What to produce →
In the listing that follows, how many lines contain "middle"? Give the number only.

Data section →
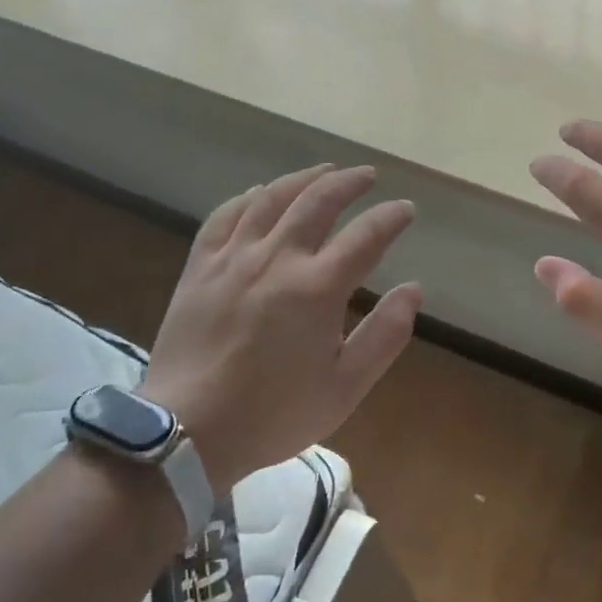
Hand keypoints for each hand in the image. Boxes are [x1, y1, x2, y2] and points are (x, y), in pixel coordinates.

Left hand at [139, 165, 420, 494]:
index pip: (366, 236)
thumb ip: (385, 334)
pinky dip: (248, 197)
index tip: (405, 209)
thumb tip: (414, 289)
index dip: (391, 217)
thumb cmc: (274, 413)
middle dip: (349, 183)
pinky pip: (225, 215)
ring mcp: (234, 257)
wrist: (188, 430)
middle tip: (368, 176)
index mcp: (317, 287)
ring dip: (303, 178)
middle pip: (318, 201)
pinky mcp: (201, 266)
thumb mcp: (345, 387)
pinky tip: (260, 193)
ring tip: (324, 171)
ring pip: (272, 198)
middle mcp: (277, 258)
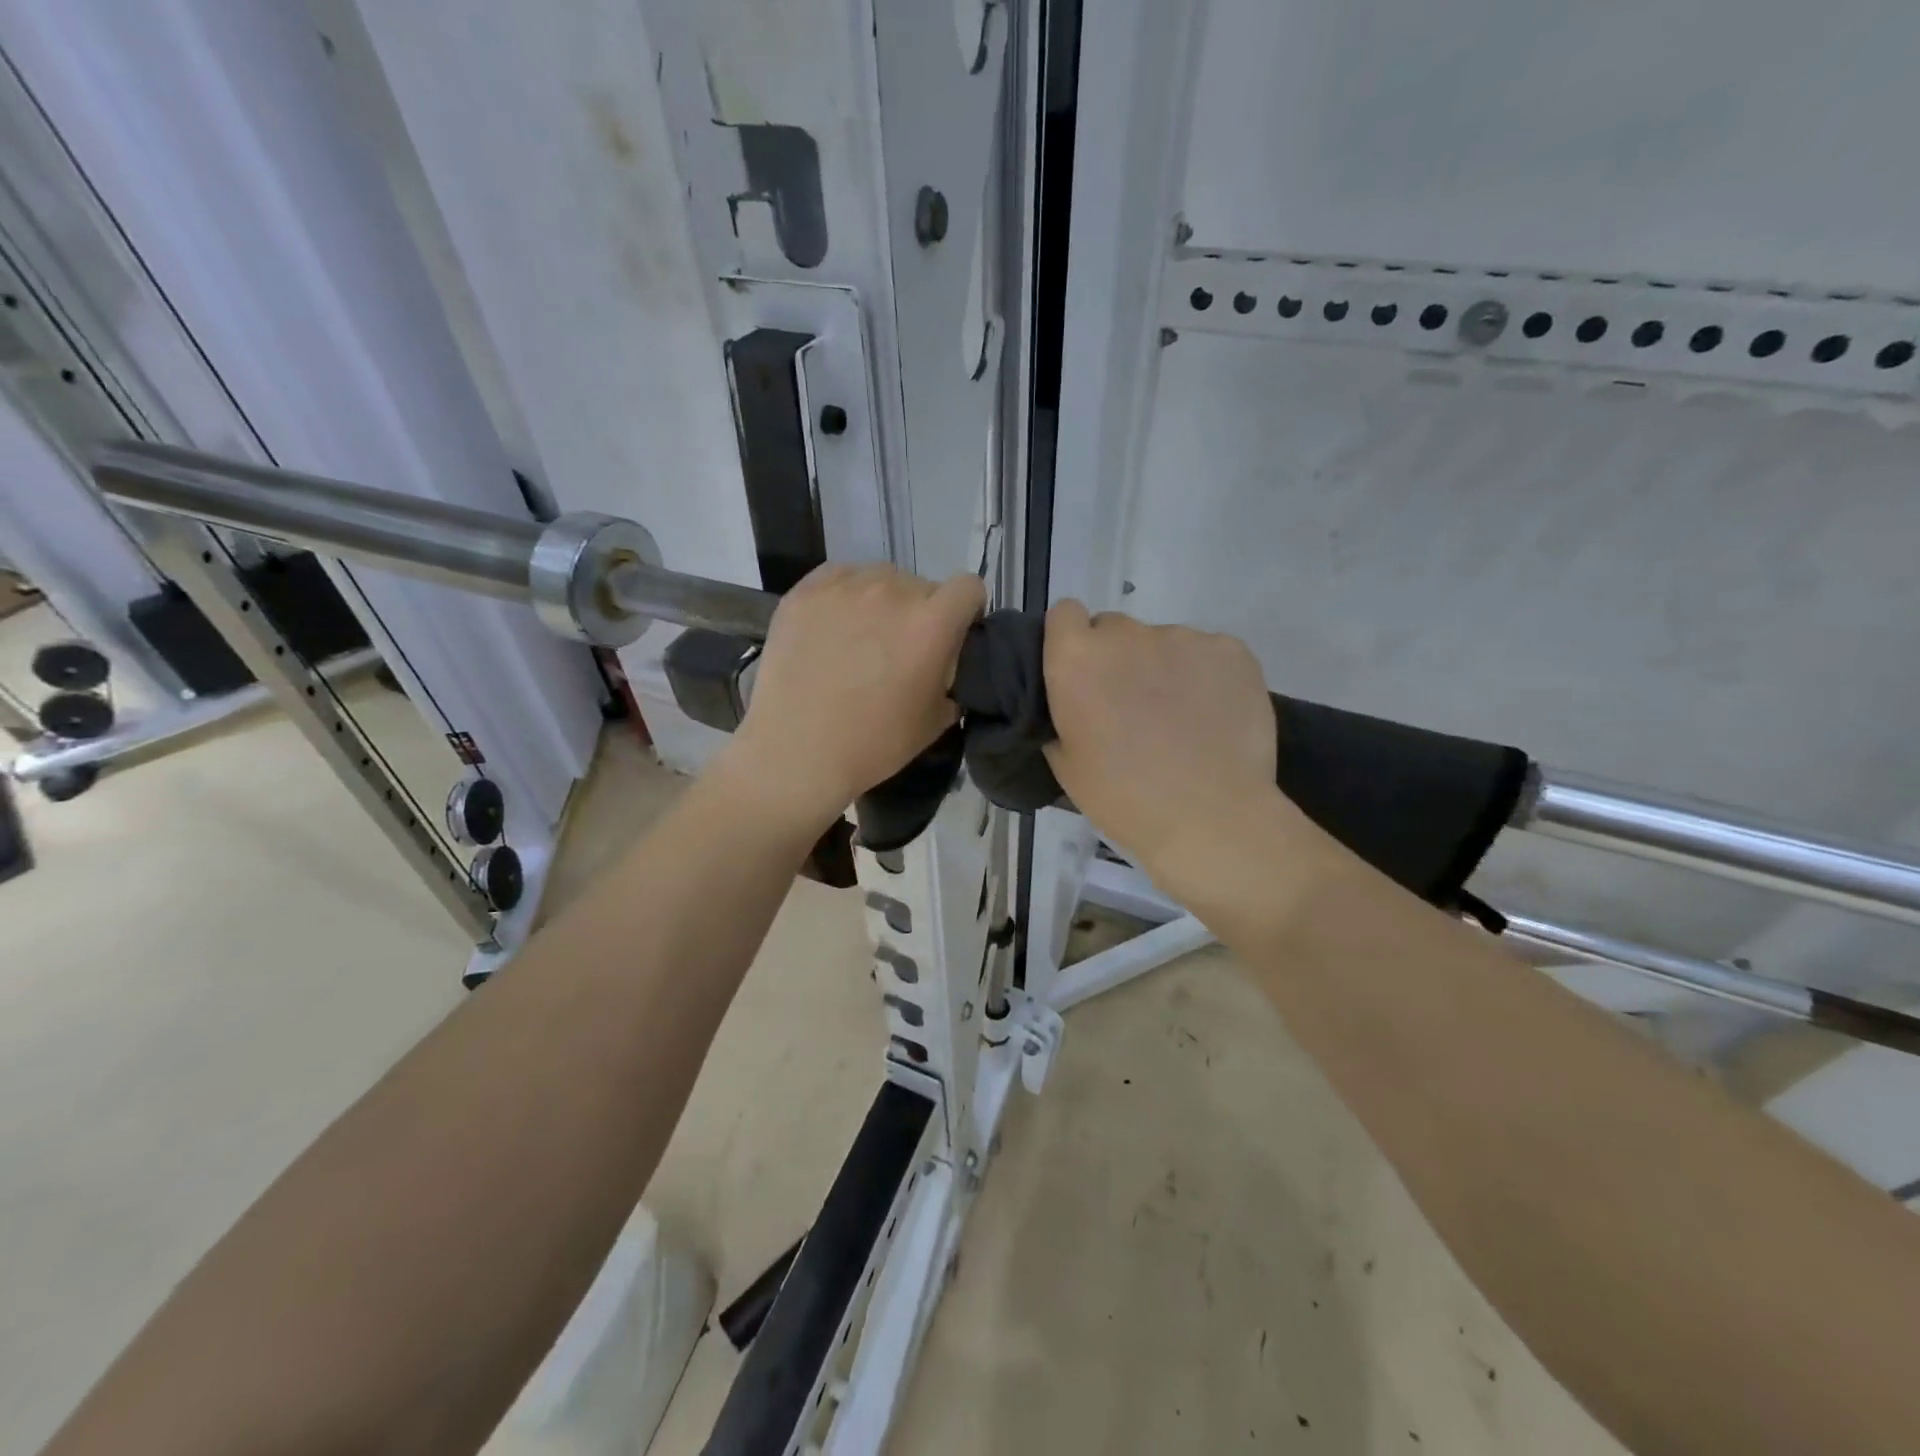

Solution for this exercise →
4